SEJAK pertama kali berita keterlibatan Febri Diansyah sebagai pengacara keluarga Ferdy Sambo muncul di media, publik sudah melakukan penolakan.
Tanpa berpikir panjang dan tanpa perlu pertimbangan untuk mengambil kesimpulan, publik sepakat menyatakan kekecewaan dan ‘menuntut’ juru bicara KPK 2016-2020 itu untuk membatalkan keputusan membela Putri Candrawathi (PC).
Alasannya sederhana, mantan aktivis ICW itu, sejauh ini, tercatat di hati publik sebagai salah satu aktivis dan tokoh publik yang punya integritas tinggi.
Tidaklah berlebihan kiranya jika kemudian publik menumpahkan kekecewaan pada Febri Diansyah.
Sebab aktivis anti-korupsi dan aktivis berpengaruh 2011 itu membela keluarga yang menjadi ‘musuh publik’ di saat keadilan hukum dan integritas pejabat berada pada titik serendah-rendahnya.
Febri Diansyah tentu sangat mengerti dan memahami perasaan publik saat ini melihat fakta penegakan hukum di negeri ini dalam beberapa bulan terakhir, baik di kepolisian maupun di pengadilan (Mahkamah Agung).
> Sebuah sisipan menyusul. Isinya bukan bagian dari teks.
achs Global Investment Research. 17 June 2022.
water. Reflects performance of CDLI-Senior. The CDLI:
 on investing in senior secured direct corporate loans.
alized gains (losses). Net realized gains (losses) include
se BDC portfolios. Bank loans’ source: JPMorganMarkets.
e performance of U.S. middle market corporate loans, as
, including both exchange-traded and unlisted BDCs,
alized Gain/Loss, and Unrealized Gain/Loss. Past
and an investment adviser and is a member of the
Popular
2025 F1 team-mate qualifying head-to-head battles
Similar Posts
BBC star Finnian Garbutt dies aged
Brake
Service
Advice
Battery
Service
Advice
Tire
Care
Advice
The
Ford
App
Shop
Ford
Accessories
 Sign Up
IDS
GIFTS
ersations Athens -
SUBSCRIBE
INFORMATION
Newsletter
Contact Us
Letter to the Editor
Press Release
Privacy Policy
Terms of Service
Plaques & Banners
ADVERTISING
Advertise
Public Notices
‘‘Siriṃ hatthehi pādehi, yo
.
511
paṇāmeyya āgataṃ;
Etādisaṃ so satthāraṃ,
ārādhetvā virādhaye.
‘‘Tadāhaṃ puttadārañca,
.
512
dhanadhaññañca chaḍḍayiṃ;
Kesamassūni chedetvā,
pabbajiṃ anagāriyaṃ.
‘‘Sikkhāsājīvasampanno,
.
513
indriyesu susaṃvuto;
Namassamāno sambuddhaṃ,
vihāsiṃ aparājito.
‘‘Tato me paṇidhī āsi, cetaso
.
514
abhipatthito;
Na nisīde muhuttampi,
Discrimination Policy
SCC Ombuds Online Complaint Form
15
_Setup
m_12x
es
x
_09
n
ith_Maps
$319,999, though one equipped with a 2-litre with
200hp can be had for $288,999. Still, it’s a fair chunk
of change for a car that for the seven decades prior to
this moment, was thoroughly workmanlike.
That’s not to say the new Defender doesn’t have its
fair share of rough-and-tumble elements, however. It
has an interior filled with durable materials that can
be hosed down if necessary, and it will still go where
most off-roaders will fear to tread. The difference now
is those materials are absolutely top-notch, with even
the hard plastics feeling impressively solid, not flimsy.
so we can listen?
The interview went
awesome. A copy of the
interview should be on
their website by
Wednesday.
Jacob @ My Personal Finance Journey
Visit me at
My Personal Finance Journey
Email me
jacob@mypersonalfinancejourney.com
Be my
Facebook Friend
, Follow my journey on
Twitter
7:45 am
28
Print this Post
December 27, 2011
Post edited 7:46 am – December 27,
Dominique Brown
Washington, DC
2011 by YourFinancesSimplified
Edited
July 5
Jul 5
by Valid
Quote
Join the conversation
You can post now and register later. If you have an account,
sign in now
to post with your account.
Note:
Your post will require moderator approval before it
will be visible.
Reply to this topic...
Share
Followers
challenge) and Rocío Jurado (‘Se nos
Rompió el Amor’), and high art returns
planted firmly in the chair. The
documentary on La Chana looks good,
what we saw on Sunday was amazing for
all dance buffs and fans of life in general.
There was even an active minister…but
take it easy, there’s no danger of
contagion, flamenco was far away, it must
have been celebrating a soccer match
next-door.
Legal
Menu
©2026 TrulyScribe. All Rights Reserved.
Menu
Di kepolisian, publik sedang marah pada Kadiv Propam 2020-2022, istri, dan konconya karena pembunuhan terhadap Brigadir Nofriansyah Yosua Hutabarat yang demikian keji dan dimanipulasi.
Dengan temuan-temuan yang demikian mengerikan, publik dengan emosional yang memuncak, berharap pelaku pembunuhan tidak mendapat pembelaan.
Sementara di pengadilan, Hakim Agung Sudrajat Dimyati ditetapkan sebagai tersangka penerima suap.
Ketika kepercayaan publik terhadap penegakan hukum benar-benar tengah merosot tajam, Febri Diansyah adalah salah satu ‘harapan’ yang nyata dan sudah teruji dalam penegakan hukum.
Namun harapan itu justru terlukai oleh keputusan Febri untuk bergabung sebagai pengacara PC.
Baca juga: Febri Diansyah Sebut Ferdy Sambo Menyesal Emosional saat Pembunuhan Brigadir J
Publik kemudian bertanya, apa yang ‘dicari’ oleh Febri dengan menjadi pengacara PC, sehingga ia berani mempertaruhkan kepercayaan publik dan integritasnya?
Meski Febri pada hari pertama jumpa wartawan mengatakan bahwa ia akan mendampingi klien secara objektif dan tidak ambisius, tetapi publik sudah terlalu kecewa.
Mungkin Febri berpikir, sebagai mana sering dilontarkan oleh pengacara pembela koruptor selama ini, betapa pun beratnya kesalahan pelaku kejahatan, ia tetap punya hak untuk dibela.
Prasangka ini tidak salah. Tetapi hal yang menyangkut kasus Brigadir Josua bukan soal hak untuk dibela atau tidak dibela, melainkan soal integritas Febri sendiri.